6 What do you predict will be the outcome of the war? What will be the consequences if Russia is able to make further territorial gains as a result of the war? What will be the consequences for the Putin regime if Russia is defeated in the war? What are the chances of bringing those responsible for war crimes to justice?

A lot of questions to which nobody knows the answers today. If Putin prevails, the war will not end, but at maximum there will be a pause. How long and stable this pause will be, depends on the resilience of the West, like in the Cold War. I see a chance of change only after Putin will be gone. But nothing indicates at the moment that that will happen soon. There are no signs of him losing power and with 70 years and seemingly in good shape he will be living for quite some time. I don’t see a chance of bringing him or other major figures of his regime before an international tribune or court.

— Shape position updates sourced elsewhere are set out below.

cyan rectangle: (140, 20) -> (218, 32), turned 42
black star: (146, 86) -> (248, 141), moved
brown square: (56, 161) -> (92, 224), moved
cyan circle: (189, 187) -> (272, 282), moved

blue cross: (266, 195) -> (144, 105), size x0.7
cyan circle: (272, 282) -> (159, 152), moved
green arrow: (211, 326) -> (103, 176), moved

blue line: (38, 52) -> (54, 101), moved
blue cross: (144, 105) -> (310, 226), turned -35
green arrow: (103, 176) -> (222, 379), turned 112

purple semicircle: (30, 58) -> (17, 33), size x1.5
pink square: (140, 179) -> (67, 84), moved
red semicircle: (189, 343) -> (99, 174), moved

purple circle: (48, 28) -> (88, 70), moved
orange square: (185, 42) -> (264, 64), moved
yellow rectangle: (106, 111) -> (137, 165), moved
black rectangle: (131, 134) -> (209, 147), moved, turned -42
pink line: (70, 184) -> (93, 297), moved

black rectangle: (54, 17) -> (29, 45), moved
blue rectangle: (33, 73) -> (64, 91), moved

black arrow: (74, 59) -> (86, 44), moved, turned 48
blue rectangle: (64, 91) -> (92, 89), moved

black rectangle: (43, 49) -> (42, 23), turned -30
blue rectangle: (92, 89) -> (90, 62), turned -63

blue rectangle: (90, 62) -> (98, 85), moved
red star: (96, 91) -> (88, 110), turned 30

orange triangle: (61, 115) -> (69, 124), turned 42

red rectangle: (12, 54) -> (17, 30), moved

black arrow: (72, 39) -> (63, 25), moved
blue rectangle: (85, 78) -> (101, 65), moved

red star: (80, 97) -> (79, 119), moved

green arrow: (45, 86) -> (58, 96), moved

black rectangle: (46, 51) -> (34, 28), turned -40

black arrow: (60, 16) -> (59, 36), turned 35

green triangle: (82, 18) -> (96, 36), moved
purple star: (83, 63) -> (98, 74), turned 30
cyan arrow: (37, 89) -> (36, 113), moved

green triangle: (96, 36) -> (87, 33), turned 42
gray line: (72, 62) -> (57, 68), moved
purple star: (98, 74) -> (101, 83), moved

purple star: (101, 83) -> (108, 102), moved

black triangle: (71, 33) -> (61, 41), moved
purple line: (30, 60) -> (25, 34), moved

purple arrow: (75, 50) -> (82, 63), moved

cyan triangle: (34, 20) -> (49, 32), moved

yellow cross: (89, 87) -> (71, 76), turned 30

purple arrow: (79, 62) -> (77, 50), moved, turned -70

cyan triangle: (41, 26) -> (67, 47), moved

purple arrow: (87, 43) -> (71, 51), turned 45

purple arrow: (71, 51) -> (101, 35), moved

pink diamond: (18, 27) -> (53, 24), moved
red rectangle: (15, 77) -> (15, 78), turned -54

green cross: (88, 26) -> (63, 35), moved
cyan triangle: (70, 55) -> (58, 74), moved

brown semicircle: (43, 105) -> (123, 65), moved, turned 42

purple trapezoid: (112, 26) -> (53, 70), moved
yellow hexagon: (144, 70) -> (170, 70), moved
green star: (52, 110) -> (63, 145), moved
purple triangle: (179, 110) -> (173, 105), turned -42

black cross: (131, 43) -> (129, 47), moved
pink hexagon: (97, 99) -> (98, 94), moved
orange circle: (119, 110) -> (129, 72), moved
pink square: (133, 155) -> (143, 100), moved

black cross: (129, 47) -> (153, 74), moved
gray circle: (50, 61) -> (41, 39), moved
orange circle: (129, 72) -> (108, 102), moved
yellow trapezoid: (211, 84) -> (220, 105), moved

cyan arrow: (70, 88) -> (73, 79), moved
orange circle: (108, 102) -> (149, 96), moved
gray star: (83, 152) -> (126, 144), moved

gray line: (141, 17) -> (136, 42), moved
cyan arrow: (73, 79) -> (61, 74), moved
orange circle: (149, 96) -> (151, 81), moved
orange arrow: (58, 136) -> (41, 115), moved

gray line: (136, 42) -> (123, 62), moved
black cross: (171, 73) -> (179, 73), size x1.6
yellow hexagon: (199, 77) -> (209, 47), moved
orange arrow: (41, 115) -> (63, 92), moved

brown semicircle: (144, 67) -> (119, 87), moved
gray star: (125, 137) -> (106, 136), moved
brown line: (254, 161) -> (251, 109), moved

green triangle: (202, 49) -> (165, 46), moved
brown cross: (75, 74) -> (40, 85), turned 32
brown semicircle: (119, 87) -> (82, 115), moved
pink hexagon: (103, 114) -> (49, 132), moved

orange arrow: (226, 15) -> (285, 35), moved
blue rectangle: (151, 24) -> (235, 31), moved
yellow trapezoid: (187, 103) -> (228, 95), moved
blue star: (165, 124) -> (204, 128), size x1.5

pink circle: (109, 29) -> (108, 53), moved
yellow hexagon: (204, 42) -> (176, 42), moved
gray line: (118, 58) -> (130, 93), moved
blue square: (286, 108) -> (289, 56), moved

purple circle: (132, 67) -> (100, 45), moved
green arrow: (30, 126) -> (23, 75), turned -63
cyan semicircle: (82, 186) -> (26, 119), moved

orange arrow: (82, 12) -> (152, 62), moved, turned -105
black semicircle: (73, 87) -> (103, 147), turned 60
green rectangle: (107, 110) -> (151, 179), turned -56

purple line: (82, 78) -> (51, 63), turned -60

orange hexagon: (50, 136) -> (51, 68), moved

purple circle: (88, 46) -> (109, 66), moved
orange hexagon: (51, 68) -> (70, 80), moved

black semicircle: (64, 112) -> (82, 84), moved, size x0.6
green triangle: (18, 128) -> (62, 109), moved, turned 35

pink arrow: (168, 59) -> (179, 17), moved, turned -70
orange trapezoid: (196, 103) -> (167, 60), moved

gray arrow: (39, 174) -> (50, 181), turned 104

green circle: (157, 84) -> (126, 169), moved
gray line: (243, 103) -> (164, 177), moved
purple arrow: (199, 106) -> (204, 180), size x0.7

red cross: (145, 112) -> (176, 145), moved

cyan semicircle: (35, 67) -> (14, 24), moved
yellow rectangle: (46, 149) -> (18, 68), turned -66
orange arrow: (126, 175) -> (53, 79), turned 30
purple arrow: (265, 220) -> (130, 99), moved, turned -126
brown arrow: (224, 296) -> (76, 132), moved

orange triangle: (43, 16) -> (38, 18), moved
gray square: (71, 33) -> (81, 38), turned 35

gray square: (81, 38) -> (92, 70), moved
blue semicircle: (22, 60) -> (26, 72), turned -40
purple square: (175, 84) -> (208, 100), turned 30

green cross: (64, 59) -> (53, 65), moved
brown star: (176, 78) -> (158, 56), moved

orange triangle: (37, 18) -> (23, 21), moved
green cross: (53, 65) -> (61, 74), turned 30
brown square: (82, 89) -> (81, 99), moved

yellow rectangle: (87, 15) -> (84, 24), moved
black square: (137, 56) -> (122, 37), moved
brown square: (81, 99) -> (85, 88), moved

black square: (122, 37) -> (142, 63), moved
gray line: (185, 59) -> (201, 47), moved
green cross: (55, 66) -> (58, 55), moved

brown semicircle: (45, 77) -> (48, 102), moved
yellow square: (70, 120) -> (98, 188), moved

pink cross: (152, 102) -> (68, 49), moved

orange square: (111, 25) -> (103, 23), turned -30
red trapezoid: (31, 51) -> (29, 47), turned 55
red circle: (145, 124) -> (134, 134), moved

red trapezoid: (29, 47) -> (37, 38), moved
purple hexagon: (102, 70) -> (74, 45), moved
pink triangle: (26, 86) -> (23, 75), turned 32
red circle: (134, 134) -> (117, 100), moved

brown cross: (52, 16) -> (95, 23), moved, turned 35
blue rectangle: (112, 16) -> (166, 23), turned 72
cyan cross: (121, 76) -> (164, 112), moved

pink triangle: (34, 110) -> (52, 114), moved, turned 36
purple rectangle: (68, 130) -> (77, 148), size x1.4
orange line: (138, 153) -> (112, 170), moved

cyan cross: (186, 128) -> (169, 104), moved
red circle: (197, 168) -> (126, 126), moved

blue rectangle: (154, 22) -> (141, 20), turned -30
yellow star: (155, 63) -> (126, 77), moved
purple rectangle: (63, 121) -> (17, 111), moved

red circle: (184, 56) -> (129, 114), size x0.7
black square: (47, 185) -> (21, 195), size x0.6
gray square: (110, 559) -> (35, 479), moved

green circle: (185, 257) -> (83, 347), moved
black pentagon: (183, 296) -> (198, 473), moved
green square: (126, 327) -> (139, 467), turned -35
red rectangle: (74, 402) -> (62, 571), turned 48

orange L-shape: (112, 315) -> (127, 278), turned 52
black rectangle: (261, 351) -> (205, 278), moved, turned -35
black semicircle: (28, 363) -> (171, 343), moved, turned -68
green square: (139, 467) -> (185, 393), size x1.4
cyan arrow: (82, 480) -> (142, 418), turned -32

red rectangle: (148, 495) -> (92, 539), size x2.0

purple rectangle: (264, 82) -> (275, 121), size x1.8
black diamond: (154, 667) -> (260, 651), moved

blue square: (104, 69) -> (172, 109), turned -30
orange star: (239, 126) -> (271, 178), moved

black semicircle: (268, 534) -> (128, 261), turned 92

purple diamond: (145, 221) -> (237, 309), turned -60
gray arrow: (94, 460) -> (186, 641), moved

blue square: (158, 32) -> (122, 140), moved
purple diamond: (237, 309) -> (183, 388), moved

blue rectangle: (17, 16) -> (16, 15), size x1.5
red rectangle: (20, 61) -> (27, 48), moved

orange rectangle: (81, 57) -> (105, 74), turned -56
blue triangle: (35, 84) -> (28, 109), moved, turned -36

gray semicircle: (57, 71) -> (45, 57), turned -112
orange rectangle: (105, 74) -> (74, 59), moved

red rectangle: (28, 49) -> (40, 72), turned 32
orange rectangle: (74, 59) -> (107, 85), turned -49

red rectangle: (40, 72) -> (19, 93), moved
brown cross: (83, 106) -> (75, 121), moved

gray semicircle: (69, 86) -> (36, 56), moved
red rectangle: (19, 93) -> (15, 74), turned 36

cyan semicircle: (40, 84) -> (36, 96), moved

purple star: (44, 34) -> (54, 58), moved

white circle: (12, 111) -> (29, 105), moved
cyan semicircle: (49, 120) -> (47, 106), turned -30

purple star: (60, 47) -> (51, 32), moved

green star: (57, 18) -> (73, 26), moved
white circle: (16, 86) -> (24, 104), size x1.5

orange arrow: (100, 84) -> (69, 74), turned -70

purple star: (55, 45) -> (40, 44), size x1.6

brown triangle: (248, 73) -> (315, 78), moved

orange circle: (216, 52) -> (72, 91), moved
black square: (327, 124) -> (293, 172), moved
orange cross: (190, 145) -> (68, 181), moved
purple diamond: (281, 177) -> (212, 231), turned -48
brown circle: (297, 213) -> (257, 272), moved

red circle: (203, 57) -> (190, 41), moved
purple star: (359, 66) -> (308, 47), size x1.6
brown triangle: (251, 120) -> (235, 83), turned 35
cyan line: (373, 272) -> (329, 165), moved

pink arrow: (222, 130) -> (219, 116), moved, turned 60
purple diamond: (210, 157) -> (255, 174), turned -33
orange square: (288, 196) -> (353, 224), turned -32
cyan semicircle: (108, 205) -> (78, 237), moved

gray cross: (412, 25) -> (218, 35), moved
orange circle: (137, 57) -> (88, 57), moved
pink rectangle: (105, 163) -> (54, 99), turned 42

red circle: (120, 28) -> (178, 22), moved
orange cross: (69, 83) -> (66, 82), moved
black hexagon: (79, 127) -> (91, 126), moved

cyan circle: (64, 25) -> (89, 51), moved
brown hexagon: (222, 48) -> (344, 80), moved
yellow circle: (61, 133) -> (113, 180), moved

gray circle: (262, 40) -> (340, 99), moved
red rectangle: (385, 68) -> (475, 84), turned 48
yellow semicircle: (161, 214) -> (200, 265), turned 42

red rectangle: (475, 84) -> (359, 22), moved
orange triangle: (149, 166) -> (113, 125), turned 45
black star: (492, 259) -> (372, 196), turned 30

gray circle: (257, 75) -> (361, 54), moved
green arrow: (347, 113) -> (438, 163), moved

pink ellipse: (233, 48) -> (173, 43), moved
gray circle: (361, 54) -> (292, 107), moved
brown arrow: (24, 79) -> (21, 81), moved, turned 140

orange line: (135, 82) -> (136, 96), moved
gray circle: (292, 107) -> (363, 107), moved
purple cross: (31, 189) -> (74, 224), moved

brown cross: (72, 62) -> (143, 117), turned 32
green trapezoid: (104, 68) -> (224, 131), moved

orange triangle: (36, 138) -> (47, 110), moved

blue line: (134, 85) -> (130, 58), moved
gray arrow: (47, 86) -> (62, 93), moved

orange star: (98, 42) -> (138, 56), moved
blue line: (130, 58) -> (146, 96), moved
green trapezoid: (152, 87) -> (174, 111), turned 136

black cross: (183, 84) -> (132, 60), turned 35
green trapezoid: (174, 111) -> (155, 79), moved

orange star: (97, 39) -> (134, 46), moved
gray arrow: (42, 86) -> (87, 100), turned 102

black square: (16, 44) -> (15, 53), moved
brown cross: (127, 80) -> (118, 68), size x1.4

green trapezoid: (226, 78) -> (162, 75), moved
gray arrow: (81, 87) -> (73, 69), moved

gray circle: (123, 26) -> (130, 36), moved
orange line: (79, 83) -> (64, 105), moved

Even if there will be at some point a democratic government, it rather will bring justice itself than handing him and others over.  

7 Why has the Putin regime closed down Memorial, the Moscow Helsinki Group and the Sakharov Centre? What is left of civil society in Russia today?

There is very little of an organised Civil Society left in Russia. Putin closed the CSOs down, because there is no place for action independent from the state in his regime. He began with this immediately after coming to power in 2000. At least since the Orange Revolution in Ukraine the Kremlin was convinced that independent Russian CSOs are an invention and a tool of the West to topple the regime. That let to their closure in the end. Regarding Memorial and other CSOs there is another reason. Putin’s Russia is a country without a future to strive for. There is only a glorious past that can be reached again. Everybody painting this past in darker colours is perceived as a threat and an enemy.  

8 What do you think will happen to Aleksei Navalny in the future? And other political prisoners and prisoners of conscience such as Ilya Yashin and Dmitry Talantov?

They will stay in prison until they die or Putin dies. 

9 Russia has left the Council of Europe. Is there a chance Russia will return to this international body in the future?

Not as long as Putin or his regime will be in power. Only another Russia  might return. 

10 In terms of human rights, how much worse can things get in Russia? How do you see the future of Russia?

There is a Russian saying: ‘хуже некуда’ [khuzhe nekuda], which means ‘things can’t get worse.’ But that’s almost always an exaggeration. In the West many compare Putin to Stalin. In my opinion this is ridiculous and an insult to Stalin’s victims. So, it can (and, I assume, it will) easily get much worse. No light at the end of the tunnel, yet.